Inter-company crossovers are something of a hallowed tradition in comics. Publishers like Marvel and DC would temporarily put aside their winking sniping and publish high page count, low continuity one-shots like Superman Vs. The Amazing Spider-Man: The Battle of the Century or The Uncanny X-Men and The New Teen Titans. The ’90s saw team-ups between Superman and the Fantastic Four, Green Lantern and Silver Surfer, and even an adventure pairing Frank “The Punisher” Castle and Riverdale’s own Archie Andrews that was, no joke, probably one of the best crossover comics of all time. Kurt Busiek and George Perez’s ultra-satisfying, Easter egg-heavy JLA/Avengers pretty much closed the book on these kind of affairs in 2003 (what’s left to say after we’ve seen Superman carry Thor’s hammer and Captain America’s shield into battle against every Marvel and DC villain?), but every now and again a book like Batman ’66 Meets the Green Hornet will slip out into the wild.
Frank Miller and Walt Simonson’s Robocop Versus The Terminator isn’t a new comic by any means, but rather an old one given a slight facelift. Although the original four issue series was first published in 1992, Dark Horse and Boom! have teamed up to reissue it in two different offerings: a museum-quality, “gallery edition” reproduction of Simonson’s original uncolored pages, and a sporty, more affordable edition with new colors (from original series colorist Steve Oliff).
The premise feels weirdly organic as crossovers go. A human resistance fighter named Flo is sent back in time from the mountains-of-skulls-and-killer-robots future to assassinate the being that will one day provide the spark of intelligence that causes Skynet to become self-aware and wage war on humanity: Alex Murphy, aka Robocop. As Murphy grapples with his potential destiny as the destroyer of life on Earth, Skynet sends waves of Terminator units to the past to ensure *their* future happens on schedule.
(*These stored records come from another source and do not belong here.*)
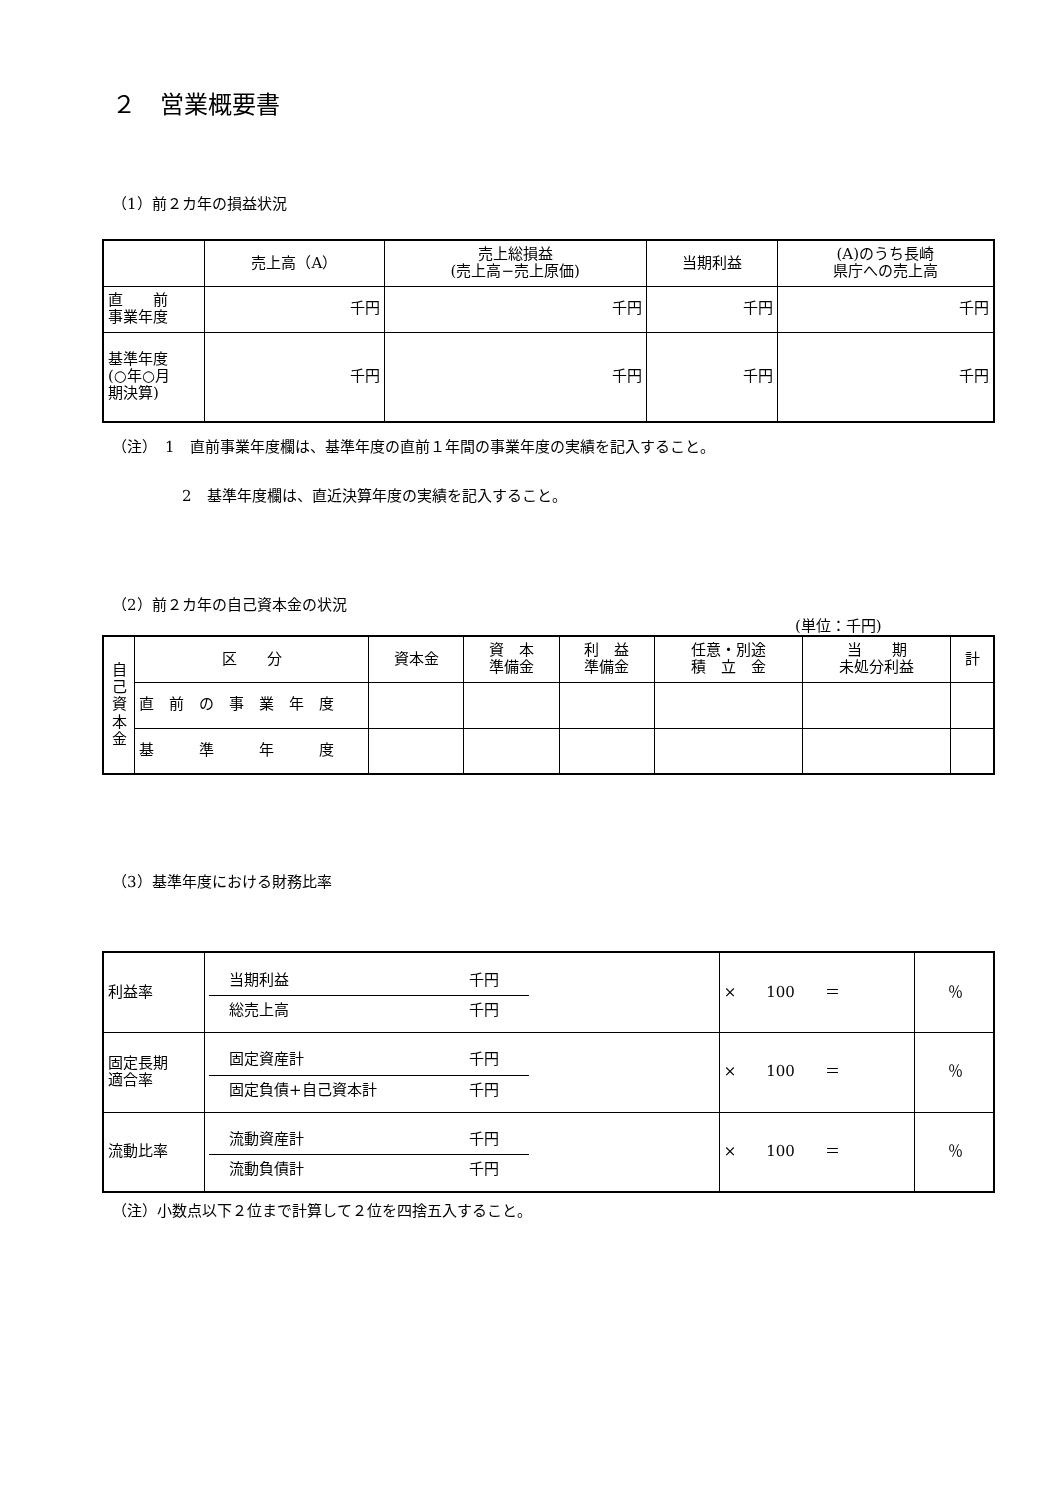２　営業概要書
（1）前２カ年の損益状況
| | 売上高（A） | 売上総損益 (売上高−売上原価) | 当期利益 | (A)のうち長崎 県庁への売上高 |
| --- | --- | --- | --- | --- |
| 直 前 事業年度 | 千円 | 千円 | 千円 | 千円 |
| 基準年度 (○年○月 期決算) | 千円 | 千円 | 千円 | 千円 |
（注）　1　直前事業年度欄は、基準年度の直前１年間の事業年度の実績を記入すること。
2　基準年度欄は、直近決算年度の実績を記入すること。
（2）前２カ年の自己資本金の状況
(単位：千円)
| 自 己 資 本 金 | 区 分 | 資本金 | 資 本 準備金 | 利 益 準備金 | 任意・別途 積 立 金 | 当 期 未処分利益 | 計 |
| | 直 前 の 事 業 年 度 | | | | | | |
| | 基 準 年 度 | | | | | | |
（3）基準年度における財務比率
| 利益率 | 当期利益 千円 総売上高 千円 | × 100 ＝ | ％ |
| 固定長期 適合率 | 固定資産計 千円 固定負債+自己資本計 千円 | × 100 ＝ | ％ |
| 流動比率 | 流動資産計 千円 流動負債計 千円 | × 100 ＝ | ％ |
（注）小数点以下２位まで計算して２位を四捨五入すること。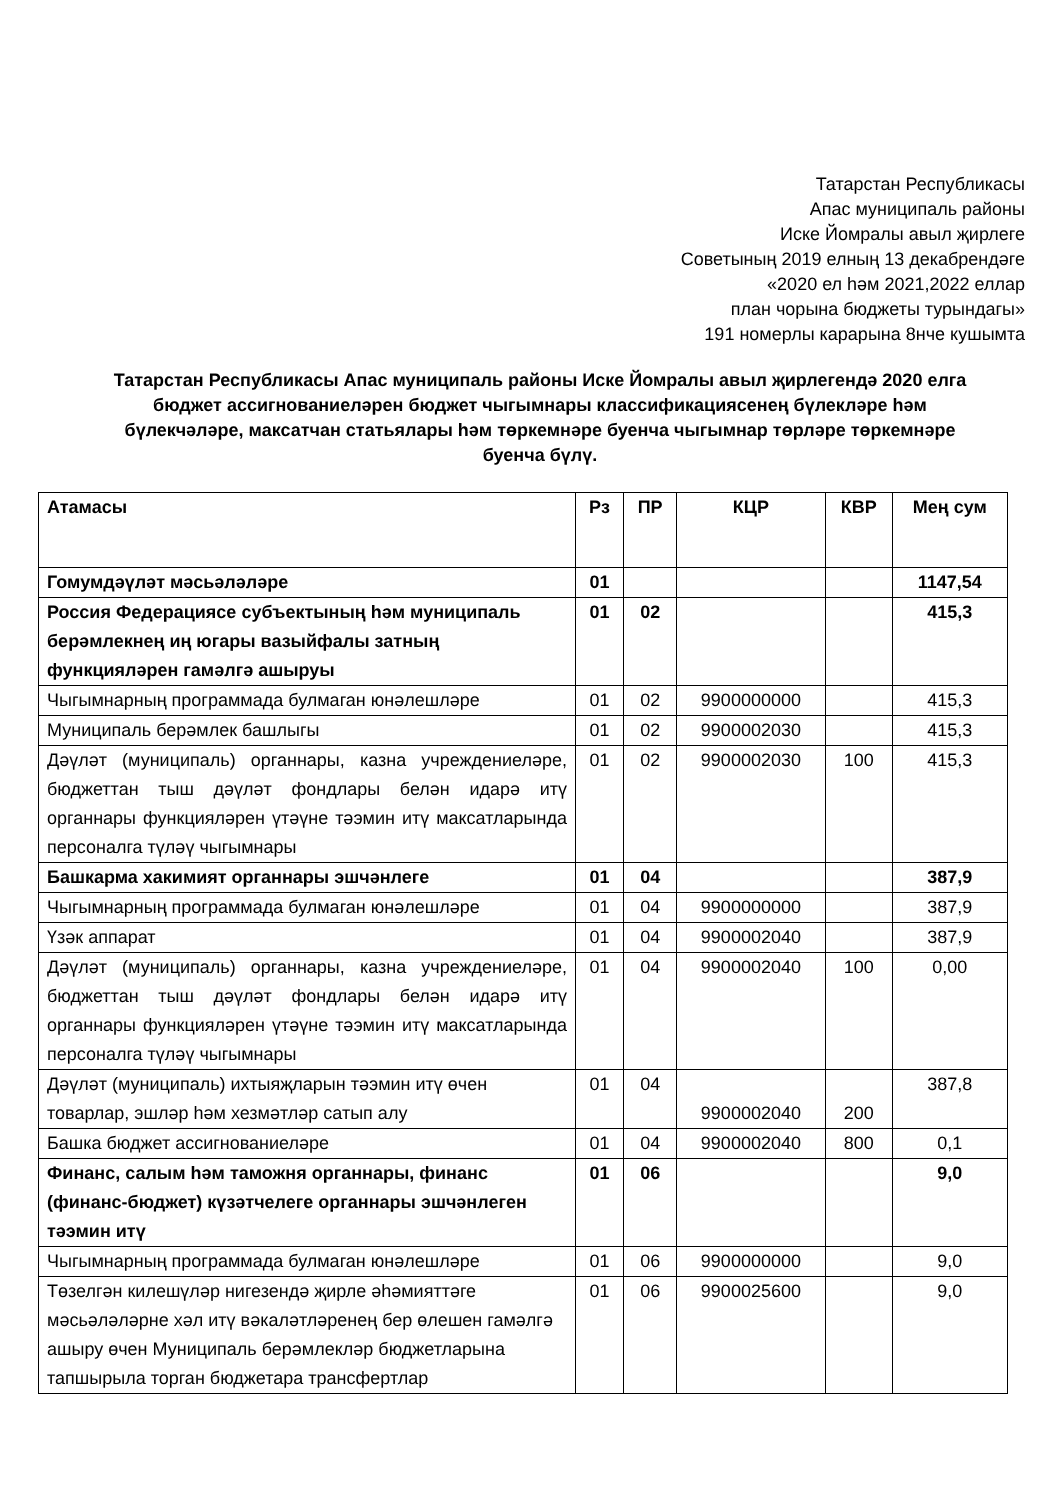Татарстан Республикасы
Апас муниципаль районы
Иске Йомралы авыл җирлеге
Советының 2019 елның 13 декабрендәге
«2020 ел һәм 2021,2022 еллар
план чорына бюджеты турындагы»
191 номерлы карарына 8нче кушымта
Татарстан Республикасы Апас муниципаль районы Иске Йомралы авыл җирлегендә 2020 елга бюджет ассигнованиеләрен бюджет чыгымнары классификациясенең бүлекләре һәм бүлекчәләре, максатчан статьялары һәм төркемнәре буенча чыгымнар төрләре төркемнәре буенча бүлү.
| Атамасы | Рз | ПР | КЦР | КВР | Мең сум |
| --- | --- | --- | --- | --- | --- |
| Гомумдәүләт мәсьәләләре | 01 | | | | 1147,54 |
| Россия Федерациясе субъектының һәм муниципаль берәмлекнең иң югары вазыйфалы затның функцияләрен гамәлгә ашыруы | 01 | 02 | | | 415,3 |
| Чыгымнарның программада булмаган юнәлешләре | 01 | 02 | 9900000000 | | 415,3 |
| Муниципаль берәмлек башлыгы | 01 | 02 | 9900002030 | | 415,3 |
| Дәүләт (муниципаль) органнары, казна учреждениеләре, бюджеттан тыш дәүләт фондлары белән идарә итү органнары функцияләрен үтәүне тәэмин итү максатларында персоналга түләү чыгымнары | 01 | 02 | 9900002030 | 100 | 415,3 |
| Башкарма хакимият органнары эшчәнлеге | 01 | 04 | | | 387,9 |
| Чыгымнарның программада булмаган юнәлешләре | 01 | 04 | 9900000000 | | 387,9 |
| Үзәк аппарат | 01 | 04 | 9900002040 | | 387,9 |
| Дәүләт (муниципаль) органнары, казна учреждениеләре, бюджеттан тыш дәүләт фондлары белән идарә итү органнары функцияләрен үтәүне тәэмин итү максатларында персоналга түләү чыгымнары | 01 | 04 | 9900002040 | 100 | 0,00 |
| Дәүләт (муниципаль) ихтыяҗларын тәэмин итү өчен товарлар, эшләр һәм хезмәтләр сатып алу | 01 | 04 | 9900002040 | 200 | 387,8 |
| Башка бюджет ассигнованиеләре | 01 | 04 | 9900002040 | 800 | 0,1 |
| Финанс, салым һәм таможня органнары, финанс (финанс-бюджет) күзәтчелеге органнары эшчәнлеген тәэмин итү | 01 | 06 | | | 9,0 |
| Чыгымнарның программада булмаган юнәлешләре | 01 | 06 | 9900000000 | | 9,0 |
| Төзелгән килешүләр нигезендә җирле әһәмияттәге мәсьәләләрне хәл итү вәкаләтләренең бер өлешен гамәлгә ашыру өчен Муниципаль берәмлекләр бюджетларына тапшырыла торган бюджетара трансфертлар | 01 | 06 | 9900025600 | | 9,0 |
RvT came at an interesting point in time in the careers of Miller and Simonson. Miller had only recently begun the Sin City material he’d primarily work on through the ’90s and Simonson had wrapped a career-defining run on Thor five years prior. This four issue mini-series was a high profile collaboration between two big names in comics at or near the height of their powers that, surprisingly, remained out of print for the better part of a decade.
As far as the script goes, Miller’s plotting is incredibly solid. Each installment feels like an event and never feels like it’s going through the numbers to get from point A to B. Issue Two ends with Robocop triumphantly destroying the Terminators set against him, only to encounter even worse odds in the second half of the series. Even more impressively, Miller’s script manages to embrace and merge the respective themes of the Robocop and Terminator film franchises surprisingly well: Murphy is not only torn between his dual nature as a machine and a man, he is tasked with stopping a dystopian future he is destined to create.
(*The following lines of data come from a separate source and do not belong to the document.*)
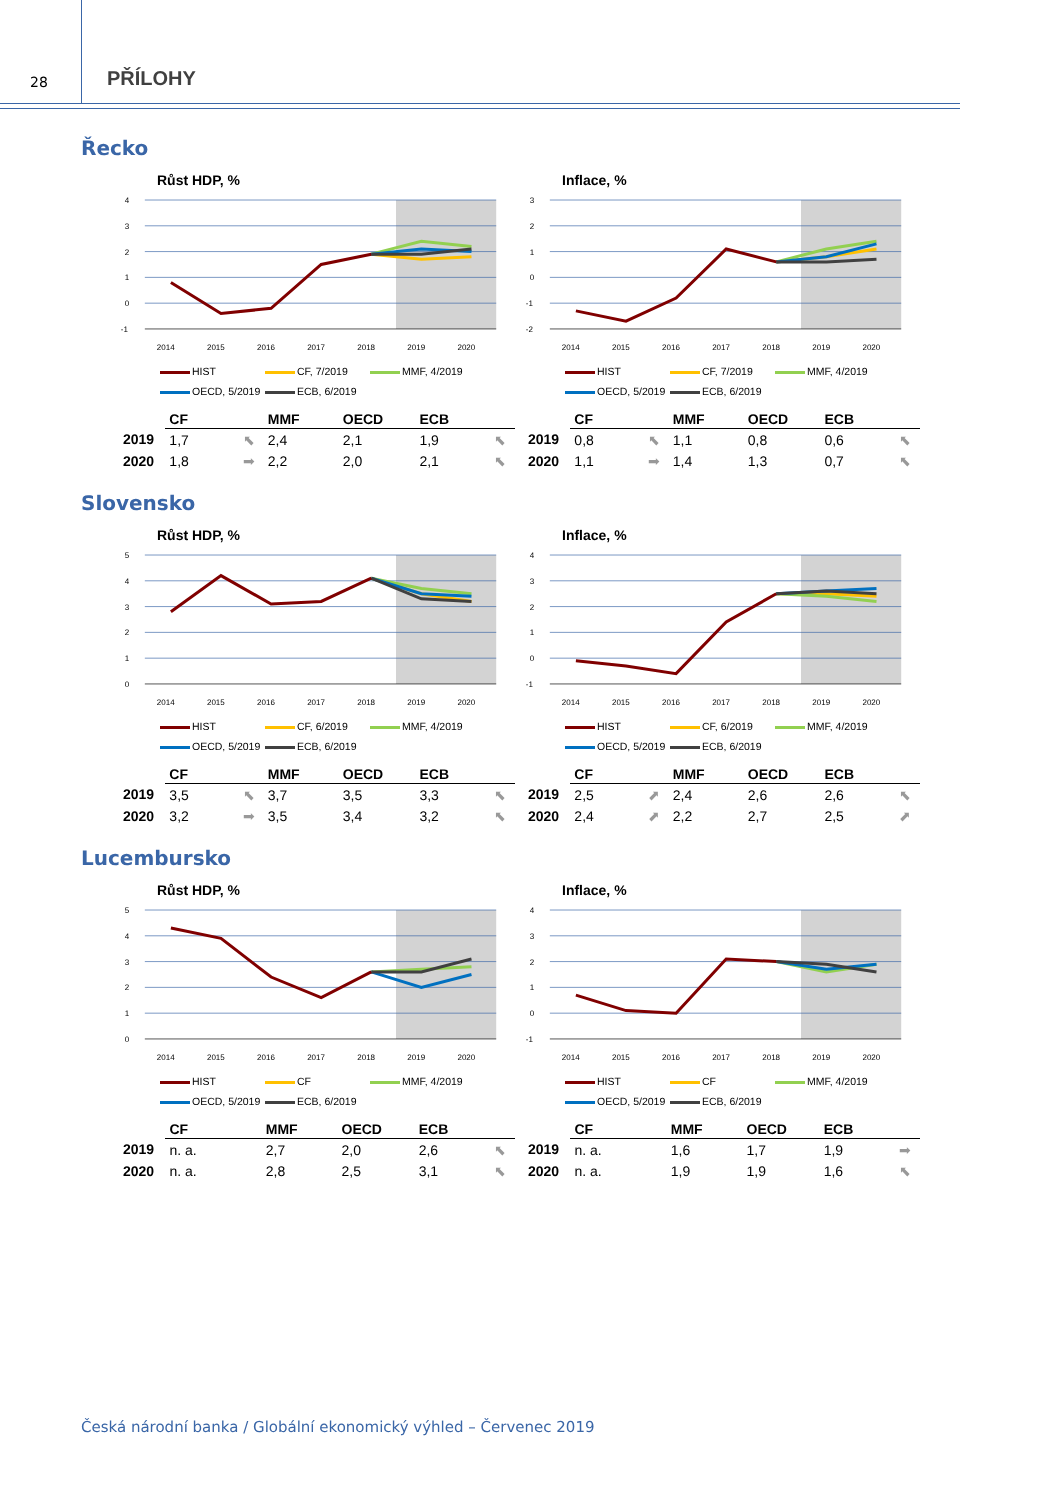28
PŘÍLOHY
Řecko
Růst HDP, %
4
3
2
1
0
-1
2014
2015
2016
2017
2018
2019
2020
HIST
CF, 7/2019
MMF, 4/2019
OECD, 5/2019
ECB, 6/2019
| | CF | | MMF | OECD | ECB | |
| --- | --- | --- | --- | --- | --- | --- |
| 2019 | 1,7 | ⬉ | 2,4 | 2,1 | 1,9 | ⬉ |
| 2020 | 1,8 | ➡ | 2,2 | 2,0 | 2,1 | ⬉ |
Inflace, %
3
2
1
0
-1
-2
2014
2015
2016
2017
2018
2019
2020
HIST
CF, 7/2019
MMF, 4/2019
OECD, 5/2019
ECB, 6/2019
| | CF | | MMF | OECD | ECB | |
| --- | --- | --- | --- | --- | --- | --- |
| 2019 | 0,8 | ⬉ | 1,1 | 0,8 | 0,6 | ⬉ |
| 2020 | 1,1 | ➡ | 1,4 | 1,3 | 0,7 | ⬉ |
Slovensko
Růst HDP, %
5
4
3
2
1
0
2014
2015
2016
2017
2018
2019
2020
HIST
CF, 6/2019
MMF, 4/2019
OECD, 5/2019
ECB, 6/2019
| | CF | | MMF | OECD | ECB | |
| --- | --- | --- | --- | --- | --- | --- |
| 2019 | 3,5 | ⬉ | 3,7 | 3,5 | 3,3 | ⬉ |
| 2020 | 3,2 | ➡ | 3,5 | 3,4 | 3,2 | ⬉ |
Inflace, %
4
3
2
1
0
-1
2014
2015
2016
2017
2018
2019
2020
HIST
CF, 6/2019
MMF, 4/2019
OECD, 5/2019
ECB, 6/2019
| | CF | | MMF | OECD | ECB | |
| --- | --- | --- | --- | --- | --- | --- |
| 2019 | 2,5 | ⬈ | 2,4 | 2,6 | 2,6 | ⬉ |
| 2020 | 2,4 | ⬈ | 2,2 | 2,7 | 2,5 | ⬈ |
Lucembursko
Růst HDP, %
5
4
3
2
1
0
2014
2015
2016
2017
2018
2019
2020
HIST
CF
MMF, 4/2019
OECD, 5/2019
ECB, 6/2019
| | CF | | MMF | OECD | ECB | |
| --- | --- | --- | --- | --- | --- | --- |
| 2019 | n. a. | | 2,7 | 2,0 | 2,6 | ⬉ |
| 2020 | n. a. | | 2,8 | 2,5 | 3,1 | ⬉ |
Inflace, %
4
3
2
1
0
-1
2014
2015
2016
2017
2018
2019
2020
HIST
CF
MMF, 4/2019
OECD, 5/2019
ECB, 6/2019
| | CF | | MMF | OECD | ECB | |
| --- | --- | --- | --- | --- | --- | --- |
| 2019 | n. a. | | 1,6 | 1,7 | 1,9 | ➡ |
| 2020 | n. a. | | 1,9 | 1,9 | 1,6 | ⬉ |
Česká národní banka / Globální ekonomický výhled – Červenec 2019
Miller’s dialogue and narration, however, is less consistent. As much as Miller is able to capture Robocop’s deadpan wit and robot aloofness, tell-tale signs of his post-Daredevil decline as a writer (“He wrestles with its STUPID mind”) border on Ed Wood levels of melodrama. Robocop Versus The Terminator‘s attempts at humor are undeniably pure Frank Miller and, while lacking the sharp satirical edge of the original 1987 Robocop, details like the ED-209 robots having a healthy fear and respect for Robocop are a nice touch of levity.
Beyond being an interesting artifact from a time before Frank Miller went insane, Robocop Versus The Terminator offers up some of the best artwork of Walt Simonson’s prolific career. Highlights, such as sequences of Robocop techno-projecting through a hallucinogenic cyberpunk data-space or an awe-inspiring two page spread of Terminators flying through space, really make use of comics as a medium rather than retreading visual cues from the comic’s cinematic source materials.
Ollife’s new colors here, replacing ones that were originally laid down by himself and Rachelle Menasche in 1992, significantly lighten the darker, more limited color palette of the original issues. As with Ollife’s color work on Marvel’s Thor omnibus collection, Simonson’s art is much easier to follow freed of blood reds or harsh navy blues, and has a far greater depth and dimension than its original presentation.
The bottom line is that Robocop Versus The Terminator succeeds exactly where it needs to as a crossover between two celluloid juggernauts. There’s enough visual complexity and storytelling loop-de-loops that none of the four issues feel like a mercenary cash grab, but, at the same time, readers get to chow down on page after blissful page of one robot punching another robot in the face.
Robocop Versus The Terminator is on sale today in comic shops and digitally.